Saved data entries
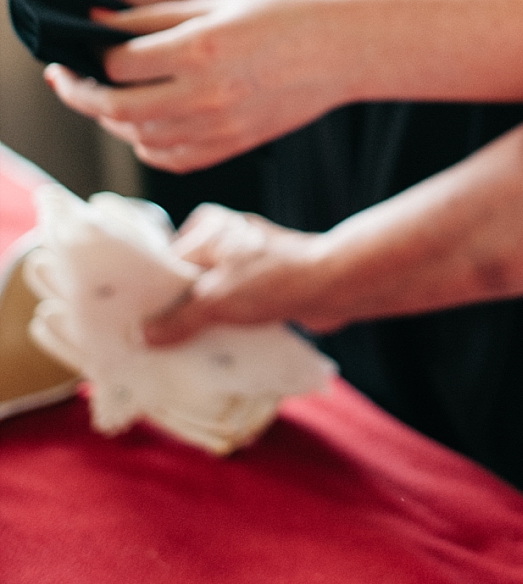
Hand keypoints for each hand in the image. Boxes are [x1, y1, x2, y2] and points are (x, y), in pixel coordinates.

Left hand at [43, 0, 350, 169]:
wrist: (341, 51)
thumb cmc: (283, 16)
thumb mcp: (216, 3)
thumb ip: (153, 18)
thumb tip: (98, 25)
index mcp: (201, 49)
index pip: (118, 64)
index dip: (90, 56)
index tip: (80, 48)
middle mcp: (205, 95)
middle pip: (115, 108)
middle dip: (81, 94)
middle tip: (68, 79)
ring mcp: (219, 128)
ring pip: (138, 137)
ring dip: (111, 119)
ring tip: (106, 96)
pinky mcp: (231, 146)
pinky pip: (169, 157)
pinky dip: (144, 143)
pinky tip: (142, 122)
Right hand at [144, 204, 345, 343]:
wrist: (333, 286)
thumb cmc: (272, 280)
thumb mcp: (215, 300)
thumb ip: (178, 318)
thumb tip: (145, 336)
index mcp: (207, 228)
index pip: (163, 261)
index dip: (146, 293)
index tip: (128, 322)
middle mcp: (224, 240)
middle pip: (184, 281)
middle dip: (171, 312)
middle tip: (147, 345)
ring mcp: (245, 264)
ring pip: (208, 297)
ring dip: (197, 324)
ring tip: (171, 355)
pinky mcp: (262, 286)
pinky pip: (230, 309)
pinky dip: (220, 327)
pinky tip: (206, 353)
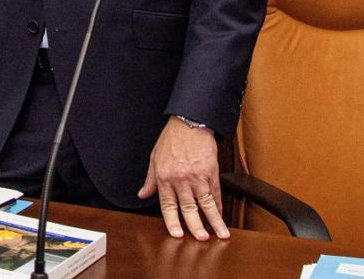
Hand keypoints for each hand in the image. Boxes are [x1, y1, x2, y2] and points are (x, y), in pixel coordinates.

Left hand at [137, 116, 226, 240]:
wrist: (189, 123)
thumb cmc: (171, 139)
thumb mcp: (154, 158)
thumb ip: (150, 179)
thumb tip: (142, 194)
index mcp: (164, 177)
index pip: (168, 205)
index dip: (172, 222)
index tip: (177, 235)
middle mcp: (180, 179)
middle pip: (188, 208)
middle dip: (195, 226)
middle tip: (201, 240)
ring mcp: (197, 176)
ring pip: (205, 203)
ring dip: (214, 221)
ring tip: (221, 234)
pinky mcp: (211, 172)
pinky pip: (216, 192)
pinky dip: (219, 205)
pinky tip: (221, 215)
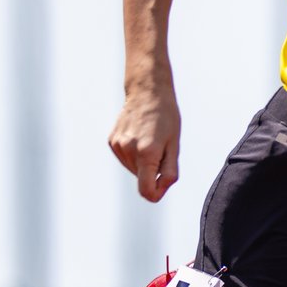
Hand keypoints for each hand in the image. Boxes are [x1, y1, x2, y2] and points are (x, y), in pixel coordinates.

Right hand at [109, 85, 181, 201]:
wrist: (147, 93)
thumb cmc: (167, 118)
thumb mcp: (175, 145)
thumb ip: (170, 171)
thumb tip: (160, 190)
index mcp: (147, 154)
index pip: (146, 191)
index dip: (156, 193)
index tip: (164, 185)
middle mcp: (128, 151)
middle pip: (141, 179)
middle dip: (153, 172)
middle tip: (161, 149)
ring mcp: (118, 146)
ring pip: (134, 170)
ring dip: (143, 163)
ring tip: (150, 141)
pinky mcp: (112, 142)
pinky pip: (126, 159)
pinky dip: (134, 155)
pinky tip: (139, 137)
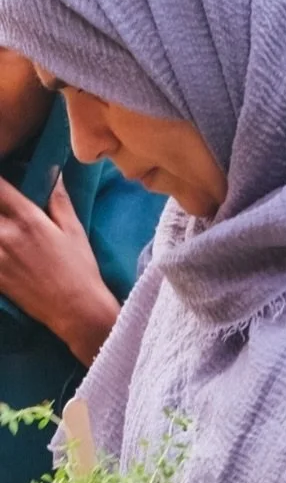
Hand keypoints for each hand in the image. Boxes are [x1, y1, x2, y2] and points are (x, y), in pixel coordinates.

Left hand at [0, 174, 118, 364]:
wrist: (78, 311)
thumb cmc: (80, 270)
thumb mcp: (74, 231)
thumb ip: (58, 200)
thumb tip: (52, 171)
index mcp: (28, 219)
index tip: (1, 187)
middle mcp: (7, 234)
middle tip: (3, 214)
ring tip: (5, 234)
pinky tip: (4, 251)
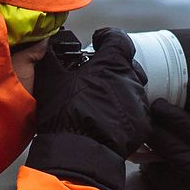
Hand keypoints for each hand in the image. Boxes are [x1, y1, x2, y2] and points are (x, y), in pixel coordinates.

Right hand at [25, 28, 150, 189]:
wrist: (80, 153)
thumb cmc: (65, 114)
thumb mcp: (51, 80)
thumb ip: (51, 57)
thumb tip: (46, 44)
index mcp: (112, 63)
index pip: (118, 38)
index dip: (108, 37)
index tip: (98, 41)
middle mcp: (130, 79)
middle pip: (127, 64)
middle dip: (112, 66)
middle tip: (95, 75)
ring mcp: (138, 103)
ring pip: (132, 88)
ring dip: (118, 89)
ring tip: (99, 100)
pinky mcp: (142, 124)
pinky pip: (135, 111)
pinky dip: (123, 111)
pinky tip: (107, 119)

EXERCISE AIM: Copy the records exactly, minus any pictures.

ANSWER SECTION:
Hand keypoints for each hand in the image. Boxes are [x1, y1, x2, y2] and points are (x, y), in pixel coordinates.

Left hand at [43, 0, 350, 169]:
wrist: (341, 51)
thumb cmc: (283, 16)
thumb mcp: (216, 3)
thumb ip: (153, 18)
thumb tip: (98, 25)
index mcp: (201, 49)
index pip: (118, 64)
index dip: (90, 56)
index tip: (80, 48)
middle mcp: (205, 95)
middle pip: (115, 108)
middle dip: (81, 94)
middle tip: (68, 79)
ring mcp: (219, 128)
ring pip: (138, 137)
ring dip: (111, 119)
ring tip: (106, 96)
pinky mcp: (231, 146)
pinky pip: (169, 157)
pinky dip: (144, 143)
pinky tip: (142, 122)
Right hand at [144, 204, 345, 343]:
wrist: (333, 286)
thumb cmc: (272, 280)
thumb mcp: (215, 300)
thumb ip: (178, 318)
thumb tip: (145, 336)
index mcp: (207, 228)
index pip: (163, 261)
index dip: (146, 293)
index tip: (128, 322)
middle mcp: (224, 240)
middle pip: (184, 281)
middle dip: (171, 312)
middle tip: (147, 345)
ring mcp: (245, 264)
ring pip: (208, 297)
ring dip: (197, 324)
ring tip: (171, 355)
pinky mcp: (262, 286)
pinky pip: (230, 309)
pinky dip: (220, 327)
pinky tip: (206, 353)
Hand keypoints for each hand in the image. Boxes are [x1, y1, x2, y2] and points are (x, y), in pixel coordinates.

Left hand at [137, 116, 226, 240]:
wrist: (189, 123)
thumb cmc: (171, 139)
thumb mcp: (154, 158)
thumb ip: (150, 179)
thumb tip: (142, 194)
index mcp: (164, 177)
index pip: (168, 205)
index dip: (172, 222)
index tip: (177, 235)
middle mcp: (180, 179)
middle pip: (188, 208)
middle dip: (195, 226)
middle tip: (201, 240)
ring mcp: (197, 176)
ring pip: (205, 203)
ring dip: (214, 221)
ring tip: (221, 234)
pinky mcp: (211, 172)
pinky pip: (216, 192)
pinky dip: (219, 205)
pinky tip: (221, 215)
Hand keypoints for each hand in the image. Boxes are [x1, y1, x2, y2] and points are (x, y), in pixel coordinates.

Right hand at [109, 85, 181, 201]:
wrist: (147, 93)
thumb cmc: (167, 118)
thumb mcp: (175, 145)
thumb ip: (170, 171)
thumb tip: (160, 190)
index mcp: (147, 154)
index pip: (146, 191)
index dip: (156, 193)
index tip: (164, 185)
middle mcp: (128, 151)
middle pip: (141, 179)
middle dip: (153, 172)
middle tip: (161, 149)
ring mcp: (118, 146)
ring pip: (134, 170)
ring dip: (143, 163)
ring tip: (150, 141)
pinky mcp: (112, 142)
pinky pip: (126, 159)
pinky dip: (134, 155)
pinky tip: (139, 137)
Hand keypoints for each hand in the image. Boxes are [x1, y1, x2, y2] and points are (x, y), in pixel coordinates.

Left hand at [0, 174, 118, 364]:
wrist: (78, 311)
thumb cmc: (80, 270)
thumb mcp: (74, 231)
thumb ip: (58, 200)
thumb tip: (52, 171)
index mcp: (28, 219)
index tip: (1, 187)
middle mcp: (7, 234)
middle tip: (3, 214)
ring tip: (5, 234)
pinky tip: (4, 251)
Hand keypoints for each hand in the image. Boxes are [x1, y1, x2, y2] and points are (x, y), in pixel coordinates.

Right hand at [25, 28, 150, 189]:
wrist: (80, 153)
thumb cmc: (65, 114)
thumb mcp: (51, 80)
thumb ip: (51, 57)
thumb tip: (46, 44)
index mcp: (112, 63)
index pip: (118, 38)
index dip: (108, 37)
index tip: (98, 41)
middle mcp: (130, 79)
middle pip: (127, 64)
middle dip: (112, 66)
middle tip: (95, 75)
ring mcp: (138, 103)
ring pip: (132, 88)
ring dip: (118, 89)
ring tip: (99, 100)
pinky mcp: (142, 124)
pinky pip: (135, 111)
pinky dip: (123, 111)
pinky tip: (107, 119)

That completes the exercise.